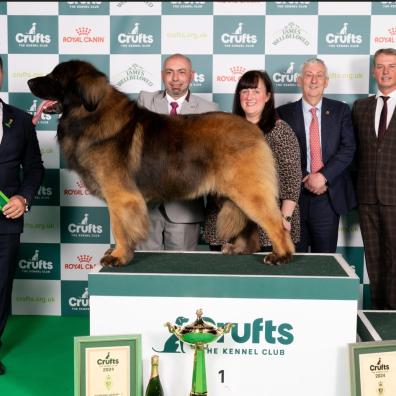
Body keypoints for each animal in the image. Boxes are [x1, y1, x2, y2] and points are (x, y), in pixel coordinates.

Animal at [27, 61, 294, 266]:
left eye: (55, 77)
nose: (29, 82)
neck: (90, 114)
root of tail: (253, 129)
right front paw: (120, 253)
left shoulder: (120, 195)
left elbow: (119, 228)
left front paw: (119, 256)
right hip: (231, 192)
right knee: (249, 222)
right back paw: (241, 249)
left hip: (247, 189)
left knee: (274, 222)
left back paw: (281, 255)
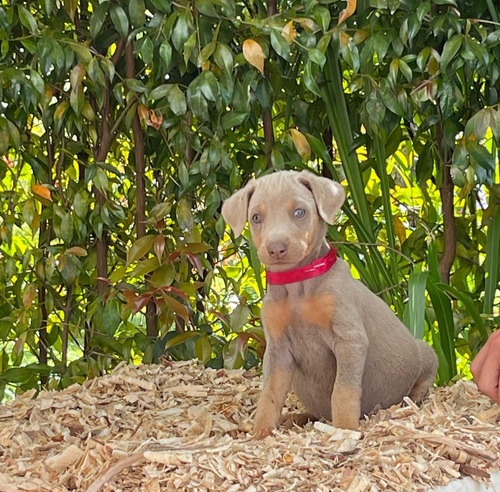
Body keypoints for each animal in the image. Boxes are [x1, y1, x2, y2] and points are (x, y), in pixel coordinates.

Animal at [223, 171, 438, 436]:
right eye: (255, 217)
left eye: (300, 212)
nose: (276, 249)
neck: (297, 284)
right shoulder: (277, 349)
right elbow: (270, 396)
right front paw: (260, 432)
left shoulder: (349, 339)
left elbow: (343, 391)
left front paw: (345, 430)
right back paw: (295, 417)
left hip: (426, 353)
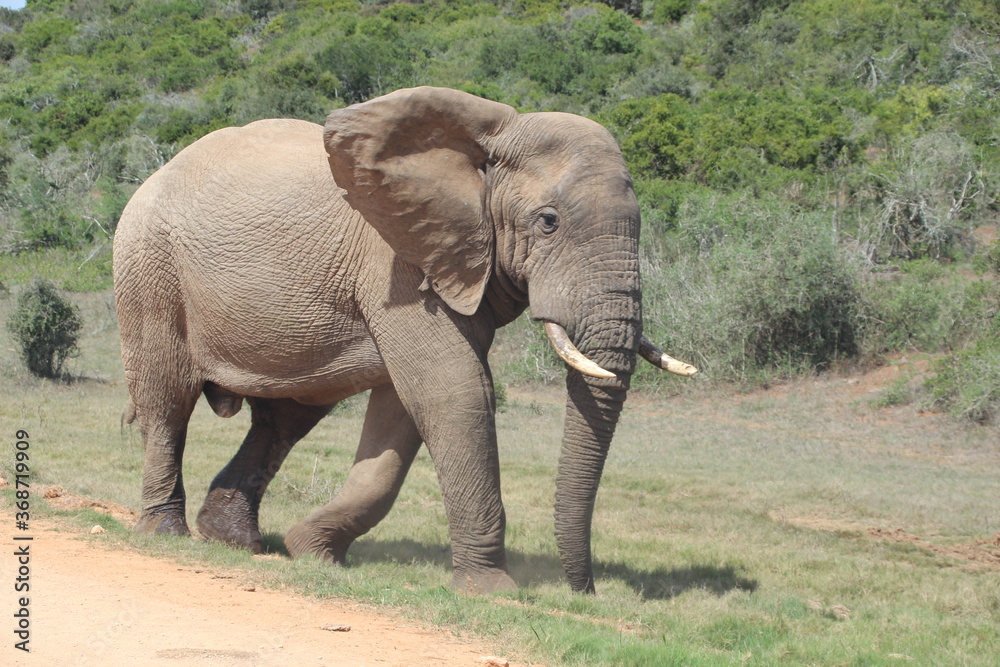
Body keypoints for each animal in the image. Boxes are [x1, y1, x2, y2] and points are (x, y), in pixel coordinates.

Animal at [115, 85, 696, 596]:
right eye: (548, 222)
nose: (585, 593)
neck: (488, 139)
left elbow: (403, 411)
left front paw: (313, 554)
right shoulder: (396, 264)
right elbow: (456, 392)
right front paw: (493, 592)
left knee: (285, 418)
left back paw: (236, 542)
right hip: (149, 269)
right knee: (167, 400)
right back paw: (166, 534)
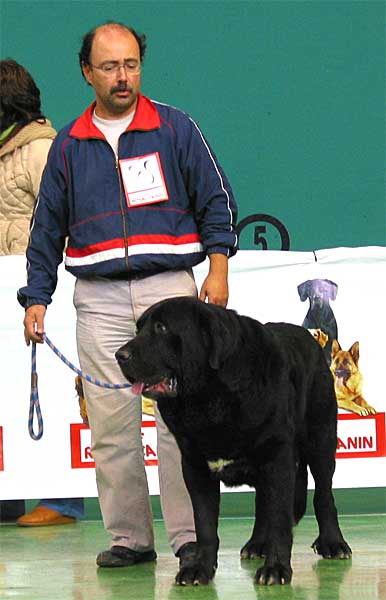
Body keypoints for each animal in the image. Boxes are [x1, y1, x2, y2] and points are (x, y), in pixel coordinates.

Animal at [114, 296, 350, 584]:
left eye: (161, 328)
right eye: (138, 329)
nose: (120, 355)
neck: (209, 398)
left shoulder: (277, 458)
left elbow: (280, 518)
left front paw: (276, 569)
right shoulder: (195, 466)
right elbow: (204, 524)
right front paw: (199, 568)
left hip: (321, 440)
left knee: (323, 494)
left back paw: (333, 543)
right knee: (264, 504)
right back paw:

+--

*REQUIRED ACTION*: Exact repetition is required for the lines from the first one in the listing through the one that holds "neck: (297, 284)", and pictures are to be omitted.

*WORKED SOLUTION*:
Body keypoints for each animal in the image. Boxes are [x1, y1, x2, y2] and points are (x, y), in pixel coordinates.

Animal at [27, 61, 294, 266]:
left eye: (55, 77)
nose: (29, 82)
neck: (90, 114)
root of tail: (253, 129)
right front paw: (120, 253)
left shoulder: (120, 195)
left elbow: (119, 228)
left front paw: (119, 256)
right hip: (231, 192)
right knee: (249, 222)
right back paw: (241, 249)
left hip: (247, 189)
left knee: (274, 222)
left back paw: (281, 255)
Body keypoints for each animal in the image. Boxes are [x1, y1, x2, y2] and points are (x, y), in pixel coordinates.

Animal at [223, 171, 438, 436]:
right eye: (255, 217)
left eye: (300, 212)
nose: (276, 249)
neck: (297, 284)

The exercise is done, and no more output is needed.